__Exercise goal__.
From the material below, set down exactly the lines that run from the one containing "Contribute many GitHub" to the one containing "These two end", minus the pictures.

__Records__.
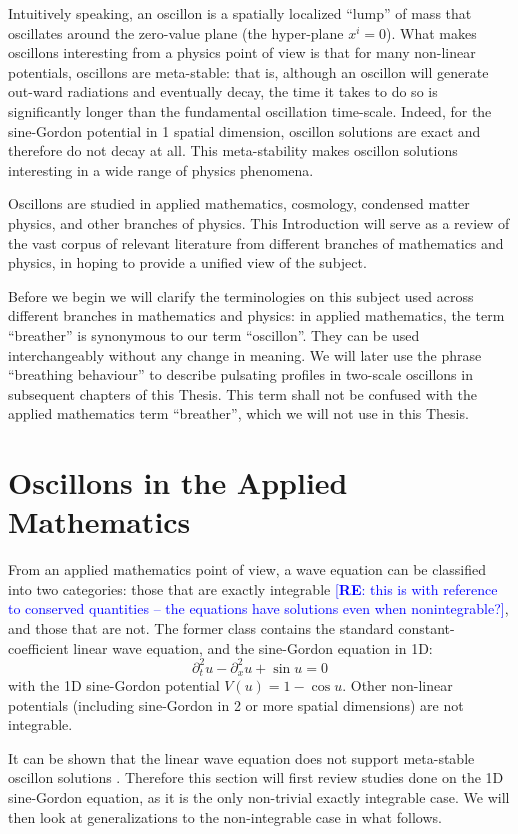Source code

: \documentclass{report}
\newcommand{\re}[1]{\textcolor{blue}{[{\bf RE}: #1]}}
\begin{document}
Intuitively speaking, an oscillon is a spatially localized ``lump'' of mass that oscillates around the zero-value plane (the hyper-plane $x^i=0$). What makes oscillons interesting from a physics point of view is that for many non-linear potentials, oscillons are meta-stable: that is, although an oscillon will generate out-ward radiations and eventually decay, the time it takes to do so is significantly longer than the fundamental oscillation time-scale. Indeed, for the sine-Gordon potential in 1 spatial dimension, oscillon solutions are exact and therefore do not decay at all. This meta-stability makes oscillon solutions interesting in a wide range of physics phenomena.

Oscillons are studied in applied mathematics, cosmology, condensed matter physics, and other branches of physics. This Introduction will serve as a review of the vast corpus of relevant literature from different branches of mathematics and physics, in hoping to provide a unified view of the subject.

Before we begin we will clarify the terminologies on this subject used across different branches in mathematics and physics: in applied mathematics, the term ``breather'' is synonymous to our term ``oscillon''. They can be used interchangeably without any change in meaning. We will later use the phrase ``breathing behaviour'' to describe pulsating profiles in two-scale oscillons in subsequent chapters of this Thesis. This term shall not be confused with the applied mathematics term ``breather'', which we will not use in this Thesis.

\section{Oscillons in the Applied Mathematics}
From an applied mathematics point of view, a wave equation can be classified into two categories: those that are exactly integrable \re{this is with reference to conserved quantities -- the equations have solutions even when nonintegrable?}, and those that are not. The former class contains the standard constant-coefficient linear wave equation, and the sine-Gordon equation in 1D:
\begin{equation}
  \partial^2_t u - \partial^2_x u + \sin u = 0
\end{equation}
with the 1D sine-Gordon potential $V(u) = 1-\cos u$. Other non-linear potentials (including sine-Gordon in 2 or more spatial dimensions) are not integrable.

It can be shown that the linear wave equation does not support meta-stable oscillon solutions \cite{Copeland:1995fq}. Therefore this section will first review studies done on the 1D sine-Gordon equation, as it is the only non-trivial exactly integrable case. We will then look at generalizations to the non-integrable case in what follows.
\end{document}
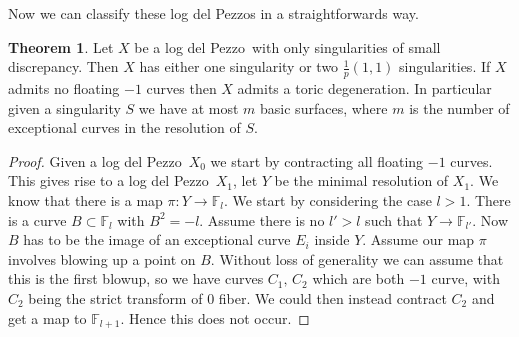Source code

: \documentclass[11pt]{amsbook}
\theoremstyle{definition}
\newtheorem{thm}{Theorem}[section]
\theoremstyle{definition}
\theoremstyle{definition}
\theoremstyle{definition}
\theoremstyle{definition}
\theoremstyle{definition}
\theoremstyle{definition}
\theoremstyle{definition}
\newcommand{\ldp}{log del Pezzo}
\newcommand{\mb}[1]{\mathbb{#1}}
\begin{document}
Now we can classify these log del Pezzos in a straightforwards way. 
\begin{thm}\label{ThmOnSing}
Let $X$ be a \ldp\ with only singularities of small discrepancy. Then $X$ has either one singularity or two $\frac{1}{p}(1,1)$ singularities. If $X$ admits no floating $-1$ curves then $X$ admits a toric degeneration. In particular given a singularity $S$ we have at most $m$ basic surfaces, where $m$ is the number of exceptional curves in the resolution of $S$.
\end{thm}
\begin{proof}
Given a \ldp\ $X_0$ we start by contracting all floating $-1$ curves. This gives rise to a \ldp\ $X_1$, let $Y$ be the minimal resolution of $X_1$. We know that there is a map $\pi \colon Y \rightarrow \mathbb{F}_l$. We start by considering the case $l > 1$. There is a curve $B \subset \mathbb{F}_l$ with $B^2 = -l$. Assume there is no  $l' >l$ such that $Y \rightarrow \mb{F}_{l'}$. Now $B$ has to be the image of an exceptional curve $E_i$ inside $Y$. Assume our map $\pi$ involves blowing up a point on $B$. Without loss of generality we can assume that this is the first blowup, so we have curves $C_1, \, C_2$ which are both $-1$ curve, with $C_2$ being the strict transform of $0$ fiber. We could then instead contract $C_2$ and get a map to $\mb{F}_{l+1}$. Hence this does not occur. 



\end{proof}
\end{document}
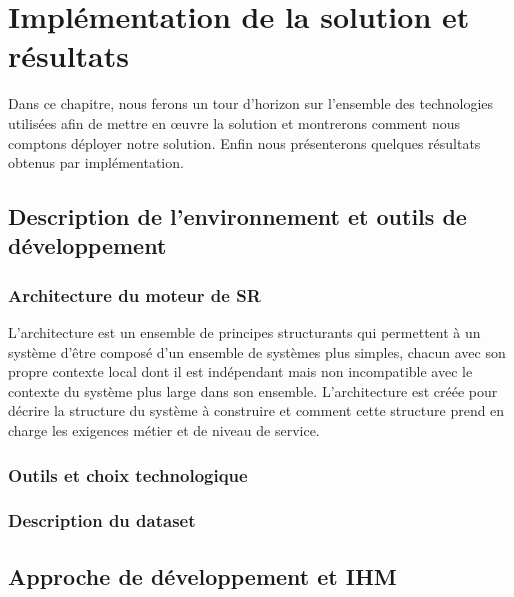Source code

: \chapter{Implémentation de la solution et résultats}

Dans ce chapitre, nous ferons un tour d’horizon sur l’ensemble des technologies utilisées afin de mettre en œuvre la solution et montrerons comment nous comptons déployer notre solution. Enfin nous présenterons quelques résultats obtenus par implémentation.

\section{Description de l’environnement et outils de développement}

\subsection{Architecture du moteur de SR}
	L'architecture est un ensemble de principes structurants qui permettent à un système d'être composé d'un ensemble de systèmes plus simples, chacun avec son propre contexte local dont il est indépendant mais non incompatible avec le contexte du système plus large dans son ensemble. L'architecture est créée pour décrire la structure du système à construire et comment cette structure prend en charge les exigences métier et de niveau de service. \\
	
\subsection{Outils et choix technologique}

\subsection{Description du dataset }


\section{Approche de développement et IHM}
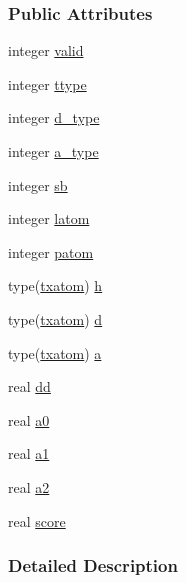 \subsubsection*{Public Attributes}
\begin{DoxyCompactItemize}
\item 
integer \hyperlink{structcalc__xscore_1_1txhbond_a0e458ce73a92ab93b106877433606452}{valid}
\item 
integer \hyperlink{structcalc__xscore_1_1txhbond_a4d2b590837def57b6fe2fd16ec010760}{ttype}
\item 
integer \hyperlink{structcalc__xscore_1_1txhbond_a7f426033055571100b3ddffc8803df22}{d\-\_\-type}
\item 
integer \hyperlink{structcalc__xscore_1_1txhbond_a382a8f51adadbe6de46cf13d904a3d28}{a\-\_\-type}
\item 
integer \hyperlink{structcalc__xscore_1_1txhbond_a5f7491141bb1b9152340be76865166f9}{sb}
\item 
integer \hyperlink{structcalc__xscore_1_1txhbond_a915d5693280ca73b890e91353435111d}{latom}
\item 
integer \hyperlink{structcalc__xscore_1_1txhbond_aa7f6e74c218dc6aec5a1d0a67d11ec2b}{patom}
\item 
type(\hyperlink{structcalc__xscore_1_1txatom}{txatom}) \hyperlink{structcalc__xscore_1_1txhbond_a8a35afafa617a2f3f94c5ef73b98cc22}{h}
\item 
type(\hyperlink{structcalc__xscore_1_1txatom}{txatom}) \hyperlink{structcalc__xscore_1_1txhbond_aefdd4a20d71e171dbec76aa30c71c6ce}{d}
\item 
type(\hyperlink{structcalc__xscore_1_1txatom}{txatom}) \hyperlink{structcalc__xscore_1_1txhbond_acb8f0f1efa056d3aa00e465f890da223}{a}
\item 
real \hyperlink{structcalc__xscore_1_1txhbond_acc04a9a42c832c792760fbb8caaaa523}{dd}
\item 
real \hyperlink{structcalc__xscore_1_1txhbond_a2221410b6e6172dc69ff3f7f3d38a7f8}{a0}
\item 
real \hyperlink{structcalc__xscore_1_1txhbond_a550fb9478e5cfa94cdad440db46fc2e8}{a1}
\item 
real \hyperlink{structcalc__xscore_1_1txhbond_a16ab8c264282aa82297a86035b59dca6}{a2}
\item 
real \hyperlink{structcalc__xscore_1_1txhbond_ad2113b3edb440b395e87407baca90a29}{score}
\end{DoxyCompactItemize}


\subsubsection{Detailed Description}


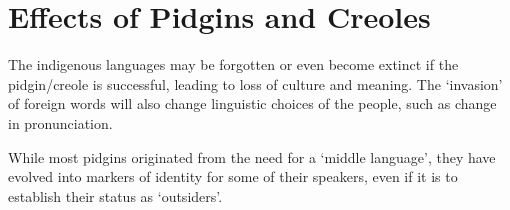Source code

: \documentclass[../main.tex]{subfiles}
\begin{document}
    \section{Effects of Pidgins and Creoles}
    The indigenous languages may be forgotten or even become extinct if the pidgin/creole is successful, leading to loss of culture and meaning. The `invasion' of foreign words will also change linguistic choices of the people, such as change in pronunciation.

    While most pidgins originated from the need for a `middle language', they have evolved into markers of identity for some of their speakers, even if it is to establish their status as `outsiders'.
\end{document}
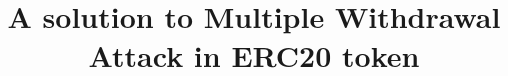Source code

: \documentclass[compsoc, conference, letterpaper, 10pt, times]{IEEEtran}
\begin{document}
\title{A solution to Multiple Withdrawal Attack in ERC20 token}
\author{
	\IEEEauthorblockN{                  }
	\IEEEauthorblockA{                  }
}

\maketitle
\IEEEpubidadjcol

\IEEEpeerreviewmaketitle







\footnotesize

\end{document}
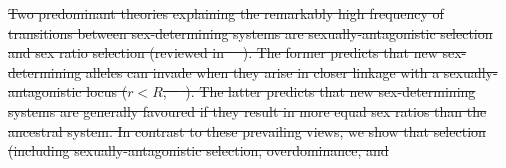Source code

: \documentclass[10pt,letterpaper]{article}
\providecommand{\DIFadd}[1]{{\protect\color{blue}\uwave{#1}}} %
\providecommand{\DIFdel}[1]{{\protect\color{red}\sout{#1}}}                      %
\providecommand{\DIFaddbegin}{} %
\providecommand{\DIFdelbegin}{} %
\providecommand{\DIFdelend}{} %
\begin{document}

\DIFdelbegin \DIFdel{Two predominant theories explaining the remarkably high frequency of transitions between sex-determining systems are sexually-antagonistic selection and sex ratio selection (reviewed in~\mbox{%
\cite{Blaser2012, vanDoorn2014re}}%
).
The former predicts that new sex-determining alleles can invade when they arise in closer linkage with a sexually-antagonistic locus ($r<R$,~\mbox{%
\cite{vanDoorn:2007eu,vanDoorn:2010hu, Muralidhar2018}}%
).
The latter predicts that new sex-determining systems are generally favoured if they result in more equal sex ratios than the ancestral system.
In contrast to these prevailing views, we show that selection (including sexually-antagonistic selection, overdominance, and}\DIFdelend \DIFaddbegin \section*{\DIFadd{Discussion}}
\end{document}
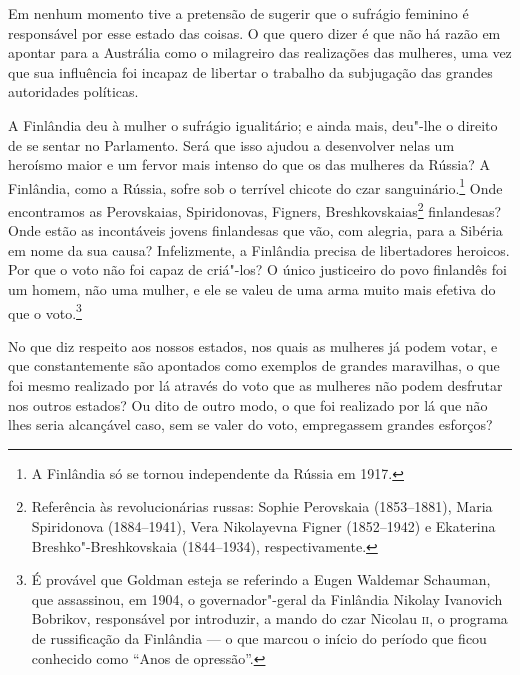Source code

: Em nenhum momento tive a pretensão de sugerir que o sufrágio feminino é
responsável por esse estado das coisas. O que quero dizer é que não há
razão em apontar para a Austrália como o milagreiro das realizações das
mulheres, uma vez que sua influência foi incapaz de libertar o
trabalho da subjugação das grandes autoridades políticas.

A Finlândia deu à mulher o sufrágio igualitário; e ainda mais, deu"-lhe o
direito de se sentar no Parlamento. Será que isso ajudou a desenvolver
nelas um heroísmo maior e um fervor mais intenso do que os das
mulheres da Rússia? A Finlândia, como a Rússia, sofre sob o terrível
chicote do czar sanguinário.\footnote{A Finlândia só se tornou
  independente da Rússia em 1917.} Onde encontramos as Perovskaias,
Spiridonovas, Figners, Breshkovskaias\footnote{Referência
  às revolucionárias russas: Sophie Perovskaia (1853--1881), Maria
  Spiridonova (1884--1941), Vera Nikolayevna Figner (1852--1942)
  e Ekaterina Breshko"-Breshkovskaia (1844--1934), respectivamente.
  }
finlandesas? Onde estão as incontáveis jovens finlandesas que vão, com
alegria, para a Sibéria em nome da sua causa? Infelizmente, a
Finlândia precisa de libertadores heroicos. Por que o voto não foi capaz
de criá"-los? O único justiceiro do povo finlandês foi um homem, não uma
mulher, e ele se valeu de uma arma muito mais efetiva do que o
voto.\footnote{É provável que Goldman esteja se referindo a Eugen
  Waldemar Schauman, que assassinou, em 1904, o governador"-geral da
  Finlândia Nikolay Ivanovich Bobrikov, responsável por introduzir, a
  mando do czar Nicolau \textsc{ii}, o programa de russificação da Finlândia --- o
  que marcou o início do período que ficou conhecido como ``Anos de
  opressão''.}

No que diz respeito aos nossos estados, nos quais as mulheres já podem votar, e
que constantemente são apontados como exemplos de grandes maravilhas, o
que foi mesmo realizado por lá através do voto que as mulheres não podem
desfrutar nos outros estados? Ou dito de outro modo, o que foi realizado
por lá que não lhes seria alcançável caso, sem se valer do
voto, empregassem grandes esforços?

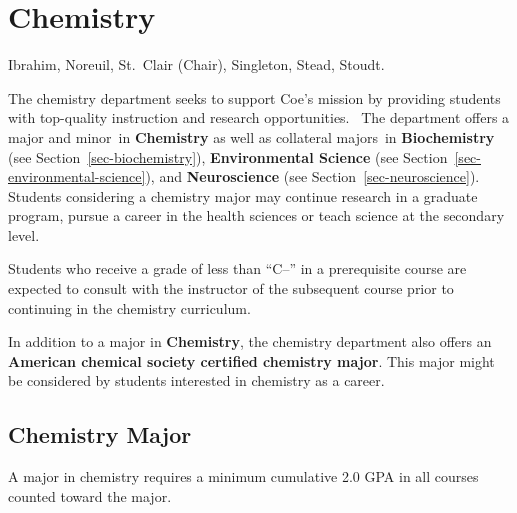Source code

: \documentclass[
  letterpaper,
]{scrbook}
\begin{document}
\section{Chemistry}\label{sec-chemistry}

Ibrahim, Noreuil, St.~Clair (Chair), Singleton, Stead, Stoudt.

The chemistry department seeks to support Coe's mission by providing
students with top-quality instruction and research opportunities.~ The
department offers a major and minor~in \textbf{Chemistry} as well as
collateral majors~in \textbf{Biochemistry} (see
Section~\ref{sec-biochemistry}), \textbf{Environmental Science} (see
Section~\ref{sec-environmental-science}), and \textbf{Neuroscience} (see
Section~\ref{sec-neuroscience}).~ Students considering a chemistry major
may continue research in a graduate program, pursue a career in the
health sciences or teach science at the secondary level.

Students who receive a grade of less than ``C--'' in a prerequisite
course are expected to consult with the instructor of the subsequent
course prior to continuing in the chemistry curriculum.

In addition to a major in \textbf{Chemistry}, the chemistry department
also offers an \textbf{American chemical society certified chemistry
major}. This major might be considered by students interested in
chemistry as a career.

\subsection{Chemistry Major}\label{chemistry-major}

A major in chemistry requires a minimum cumulative 2.0 GPA in all
courses counted toward the major.
\end{document}
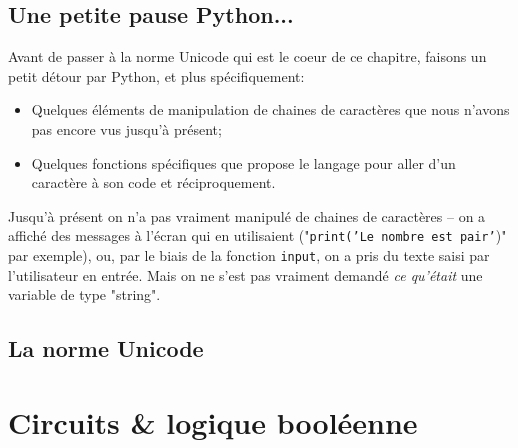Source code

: \documentclass[12pt]{article}
\begin{document}
	\subsection{Une petite pause Python...}
	Avant de passer à la norme Unicode qui est le coeur de ce chapitre, faisons un petit détour par Python, et plus spécifiquement:
	\begin{itemize}
		\item Quelques éléments de manipulation de chaines de caractères que nous n'avons pas encore vus jusqu'à présent;
		\item Quelques fonctions spécifiques que propose le langage pour aller d'un caractère à son code et réciproquement.
	\end{itemize}
	
	Jusqu'à présent on n'a pas vraiment manipulé de chaines de caractères -- on a affiché des messages à l'écran qui en utilisaient ("\texttt{print('Le nombre est pair'})" par exemple), ou, par le biais de la fonction \texttt{input}, on a pris du texte saisi par l'utilisateur en entrée. Mais on ne s'est pas vraiment demandé \textit{ce qu'était} une variable de type "string".
	
	
	
	\subsection{La norme Unicode}
	\pagebreak
	\section{Circuits \& logique booléenne}
	
\end{document}
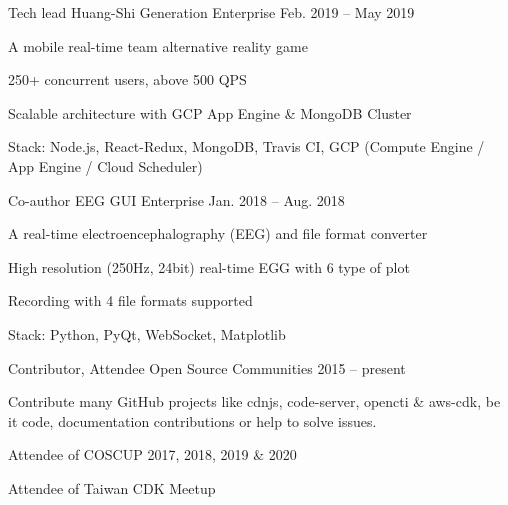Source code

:
\begin{cventries}

  \cventry
    {Tech lead} %
    {Huang-Shi Generation} %
    {Enterprise} %
    {Feb. 2019 -- May 2019} %
    {
      \begin{cvitems} %
        \item {A mobile real-time team alternative reality game}
        \item {250+ concurrent users, above 500 QPS}
        \item {Scalable architecture with GCP App Engine \& MongoDB Cluster}
        \item {Stack: Node.js, React-Redux, MongoDB, Travis CI, GCP (Compute Engine / App Engine / Cloud Scheduler)}
      \end{cvitems}
    }

  \cventry
    {Co-author} %
    {EEG GUI} %
    {Enterprise} %
    {Jan. 2018 -- Aug. 2018} %
    {
      \begin{cvitems} %
        \item {A real-time electroencephalography (EEG) and file format converter}
        \item {High resolution (250Hz, 24bit) real-time EGG with 6 type of plot}
        \item {Recording with 4 file formats supported}
        \item {Stack: Python, PyQt, WebSocket, Matplotlib}
      \end{cvitems}
    }

  \cventry
    {Contributor, Attendee} %
    {Open Source Communities} %
    {} %
    {2015 -- present} %
    {
      \begin{cvitems} %
        \item
        {
          Contribute many GitHub projects like cdnjs, code-server, opencti \& aws-cdk,
          be it code, documentation contributions or help to solve issues.
        }
        \item {Attendee of COSCUP 2017, 2018, 2019 \& 2020}
        \item {Attendee of Taiwan CDK Meetup}
      \end{cvitems}
    }

\end{cventries}
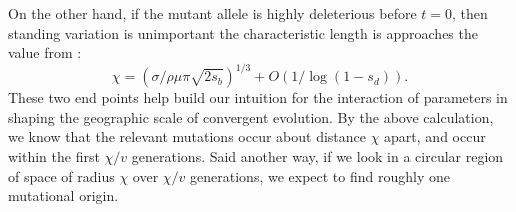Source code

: \documentclass{article}
\begin{document}
On the other hand, if the mutant allele is highly deleterious before $t=0$,
then standing variation is unimportant the characteristic length is approaches the value from \citet{ralphcoop2010}:
\begin{equation} \label{eqn:chi_new}
\chi = ( \sigma / \rho \mu \pi \sqrt{2 s_b} )^{1/3} + O(1/\log(1-s_d)).
\end{equation}
These two end points help build our intuition for the interaction of
parameters in shaping the geographic scale of convergent evolution.
By the above calculation, we know that the relevant mutations occur about distance $\chi$ apart, 
 and occur within the first $\chi/v$ generations.
 Said another way, if we look in a circular region of space of radius $\chi$ over $\chi/v$ generations,
 we expect to find roughly one mutational origin.


\end{document}
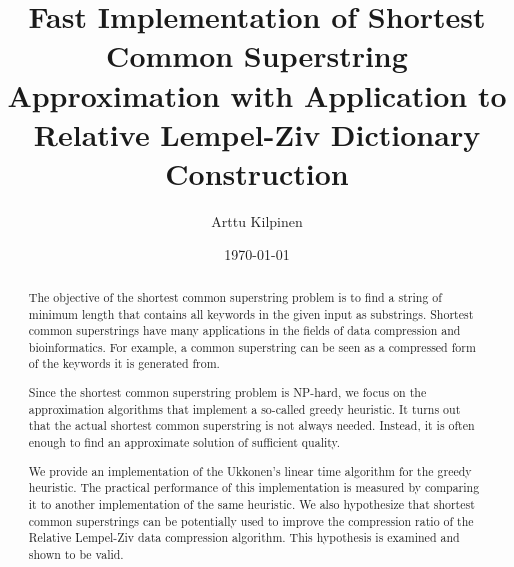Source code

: \documentclass[english,twoside,censored,csm,algorithms-track-2020]{HYthesisML}
\title{Fast Implementation of Shortest Common Superstring Approximation with Application to Relative Lempel-Ziv Dictionary Construction}
\author{Arttu Kilpinen}
\date{\today}
\theoremstyle{plain}
\theoremstyle{definition}
\numberwithin{testexample}{chapter}
\begin{document}
\maketitle



\begin{abstract}

  The objective of the shortest common superstring problem is to find a string of
  minimum length that contains all keywords in the given input as substrings.
  Shortest common superstrings have many applications in the fields of
  data compression and bioinformatics. For example, a common superstring can be seen as a
  compressed form of the keywords it is generated from.

  
  Since the shortest common superstring problem is NP-hard,
  we focus on the approximation algorithms that implement a so-called greedy
  heuristic. It turns out that the actual shortest common superstring
  is not always needed. Instead, it is often enough to find an
  approximate solution of sufficient quality. 

  We provide an implementation of the Ukkonen's linear time algorithm for the
  greedy heuristic. The practical performance of this implementation is measured by
  comparing it to another implementation of the same heuristic.
  We also hypothesize that shortest common superstrings can be potentially used
  to improve the compression ratio of the Relative Lempel-Ziv data compression algorithm.
  This hypothesis is examined and shown to be valid.
  
\end{abstract}

\newpage

\mytableofcontents

\end{document}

__Reply__.
          Contribute many GitHub projects like cdnjs, code-server, opencti \& aws-cdk,
          be it code, documentation contributions or help to solve issues.
        }
        \item {Attendee of COSCUP 2017, 2018, 2019 \& 2020}
        \item {Attendee of Taiwan CDK Meetup}
      \end{cvitems}
    }

\end{cventries}
Source code

: \documentclass{article}
\begin{document}
On the other hand, if the mutant allele is highly deleterious before $t=0$,
then standing variation is unimportant the characteristic length is approaches the value from \citet{ralphcoop2010}:
\begin{equation} \label{eqn:chi_new}
\chi = ( \sigma / \rho \mu \pi \sqrt{2 s_b} )^{1/3} + O(1/\log(1-s_d)).
\end{equation}
These two end points help build our intuition for the interaction of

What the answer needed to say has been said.